__Work to be completed__: An answer that reproduces all the entries exactly is what is needed.

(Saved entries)
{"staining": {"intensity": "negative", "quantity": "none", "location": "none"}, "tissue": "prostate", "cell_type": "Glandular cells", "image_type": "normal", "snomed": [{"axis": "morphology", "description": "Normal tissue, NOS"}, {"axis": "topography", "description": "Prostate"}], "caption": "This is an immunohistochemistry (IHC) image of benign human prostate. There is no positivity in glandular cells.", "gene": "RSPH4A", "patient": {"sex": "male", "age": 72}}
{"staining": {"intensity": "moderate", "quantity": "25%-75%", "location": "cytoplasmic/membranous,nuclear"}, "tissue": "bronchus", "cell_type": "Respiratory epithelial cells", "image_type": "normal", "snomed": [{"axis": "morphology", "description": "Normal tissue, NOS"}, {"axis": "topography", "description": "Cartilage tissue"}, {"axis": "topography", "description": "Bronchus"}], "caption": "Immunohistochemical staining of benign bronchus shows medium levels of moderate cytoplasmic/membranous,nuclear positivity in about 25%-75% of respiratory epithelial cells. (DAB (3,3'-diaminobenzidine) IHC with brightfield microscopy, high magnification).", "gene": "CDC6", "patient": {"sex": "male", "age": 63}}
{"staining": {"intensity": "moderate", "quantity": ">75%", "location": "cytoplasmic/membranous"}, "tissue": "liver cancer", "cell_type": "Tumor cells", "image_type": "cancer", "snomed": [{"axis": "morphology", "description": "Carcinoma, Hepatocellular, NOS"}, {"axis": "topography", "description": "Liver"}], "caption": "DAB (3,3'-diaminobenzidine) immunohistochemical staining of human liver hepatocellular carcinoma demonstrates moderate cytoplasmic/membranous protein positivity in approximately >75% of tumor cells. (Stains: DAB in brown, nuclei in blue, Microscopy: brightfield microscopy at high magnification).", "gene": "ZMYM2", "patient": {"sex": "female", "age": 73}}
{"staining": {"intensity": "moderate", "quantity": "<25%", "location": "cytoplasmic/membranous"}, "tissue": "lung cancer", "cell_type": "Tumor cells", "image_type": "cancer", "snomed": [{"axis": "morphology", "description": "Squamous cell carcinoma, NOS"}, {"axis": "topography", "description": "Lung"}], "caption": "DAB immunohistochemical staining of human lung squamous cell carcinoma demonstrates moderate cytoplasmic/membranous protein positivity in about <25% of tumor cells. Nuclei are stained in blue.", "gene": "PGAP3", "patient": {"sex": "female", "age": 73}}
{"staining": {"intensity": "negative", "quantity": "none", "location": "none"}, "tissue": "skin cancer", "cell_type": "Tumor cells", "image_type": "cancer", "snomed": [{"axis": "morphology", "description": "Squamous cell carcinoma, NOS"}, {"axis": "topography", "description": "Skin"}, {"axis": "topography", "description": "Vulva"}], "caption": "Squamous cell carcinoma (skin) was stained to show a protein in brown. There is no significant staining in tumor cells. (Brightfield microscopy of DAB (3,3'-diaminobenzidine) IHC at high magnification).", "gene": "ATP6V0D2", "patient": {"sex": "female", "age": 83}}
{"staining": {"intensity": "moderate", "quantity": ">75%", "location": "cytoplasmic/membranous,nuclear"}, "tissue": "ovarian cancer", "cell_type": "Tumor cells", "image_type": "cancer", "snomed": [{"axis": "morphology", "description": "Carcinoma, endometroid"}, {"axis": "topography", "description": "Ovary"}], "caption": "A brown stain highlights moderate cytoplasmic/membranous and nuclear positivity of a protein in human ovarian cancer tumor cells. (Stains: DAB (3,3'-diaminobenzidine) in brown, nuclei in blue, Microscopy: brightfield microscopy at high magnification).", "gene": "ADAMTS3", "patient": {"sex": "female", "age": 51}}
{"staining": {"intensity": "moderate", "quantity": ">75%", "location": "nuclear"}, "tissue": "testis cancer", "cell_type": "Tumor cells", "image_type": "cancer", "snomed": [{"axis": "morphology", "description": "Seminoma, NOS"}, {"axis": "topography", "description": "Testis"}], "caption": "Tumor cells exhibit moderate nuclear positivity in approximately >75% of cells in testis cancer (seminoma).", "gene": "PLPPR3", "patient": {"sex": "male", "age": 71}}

__Task response__:
{"staining": {"intensity": "negative", "quantity": "none", "location": "none"}, "tissue": "prostate", "cell_type": "Glandular cells", "image_type": "normal", "snomed": [{"axis": "morphology", "description": "Normal tissue, NOS"}, {"axis": "topography", "description": "Prostate"}], "caption": "This is an immunohistochemistry (IHC) image of benign human prostate. There is no positivity in glandular cells.", "gene": "RSPH4A", "patient": {"sex": "male", "age": 72}}
{"staining": {"intensity": "moderate", "quantity": "25%-75%", "location": "cytoplasmic/membranous,nuclear"}, "tissue": "bronchus", "cell_type": "Respiratory epithelial cells", "image_type": "normal", "snomed": [{"axis": "morphology", "description": "Normal tissue, NOS"}, {"axis": "topography", "description": "Cartilage tissue"}, {"axis": "topography", "description": "Bronchus"}], "caption": "Immunohistochemical staining of benign bronchus shows medium levels of moderate cytoplasmic/membranous,nuclear positivity in about 25%-75% of respiratory epithelial cells. (DAB (3,3'-diaminobenzidine) IHC with brightfield microscopy, high magnification).", "gene": "CDC6", "patient": {"sex": "male", "age": 63}}
{"staining": {"intensity": "moderate", "quantity": ">75%", "location": "cytoplasmic/membranous"}, "tissue": "liver cancer", "cell_type": "Tumor cells", "image_type": "cancer", "snomed": [{"axis": "morphology", "description": "Carcinoma, Hepatocellular, NOS"}, {"axis": "topography", "description": "Liver"}], "caption": "DAB (3,3'-diaminobenzidine) immunohistochemical staining of human liver hepatocellular carcinoma demonstrates moderate cytoplasmic/membranous protein positivity in approximately >75% of tumor cells. (Stains: DAB in brown, nuclei in blue, Microscopy: brightfield microscopy at high magnification).", "gene": "ZMYM2", "patient": {"sex": "female", "age": 73}}
{"staining": {"intensity": "moderate", "quantity": "<25%", "location": "cytoplasmic/membranous"}, "tissue": "lung cancer", "cell_type": "Tumor cells", "image_type": "cancer", "snomed": [{"axis": "morphology", "description": "Squamous cell carcinoma, NOS"}, {"axis": "topography", "description": "Lung"}], "caption": "DAB immunohistochemical staining of human lung squamous cell carcinoma demonstrates moderate cytoplasmic/membranous protein positivity in about <25% of tumor cells. Nuclei are stained in blue.", "gene": "PGAP3", "patient": {"sex": "female", "age": 73}}
{"staining": {"intensity": "negative", "quantity": "none", "location": "none"}, "tissue": "skin cancer", "cell_type": "Tumor cells", "image_type": "cancer", "snomed": [{"axis": "morphology", "description": "Squamous cell carcinoma, NOS"}, {"axis": "topography", "description": "Skin"}, {"axis": "topography", "description": "Vulva"}], "caption": "Squamous cell carcinoma (skin) was stained to show a protein in brown. There is no significant staining in tumor cells. (Brightfield microscopy of DAB (3,3'-diaminobenzidine) IHC at high magnification).", "gene": "ATP6V0D2", "patient": {"sex": "female", "age": 83}}
{"staining": {"intensity": "moderate", "quantity": ">75%", "location": "cytoplasmic/membranous,nuclear"}, "tissue": "ovarian cancer", "cell_type": "Tumor cells", "image_type": "cancer", "snomed": [{"axis": "morphology", "description": "Carcinoma, endometroid"}, {"axis": "topography", "description": "Ovary"}], "caption": "A brown stain highlights moderate cytoplasmic/membranous and nuclear positivity of a protein in human ovarian cancer tumor cells. (Stains: DAB (3,3'-diaminobenzidine) in brown, nuclei in blue, Microscopy: brightfield microscopy at high magnification).", "gene": "ADAMTS3", "patient": {"sex": "female", "age": 51}}
{"staining": {"intensity": "moderate", "quantity": ">75%", "location": "nuclear"}, "tissue": "testis cancer", "cell_type": "Tumor cells", "image_type": "cancer", "snomed": [{"axis": "morphology", "description": "Seminoma, NOS"}, {"axis": "topography", "description": "Testis"}], "caption": "Tumor cells exhibit moderate nuclear positivity in approximately >75% of cells in testis cancer (seminoma).", "gene": "PLPPR3", "patient": {"sex": "male", "age": 71}}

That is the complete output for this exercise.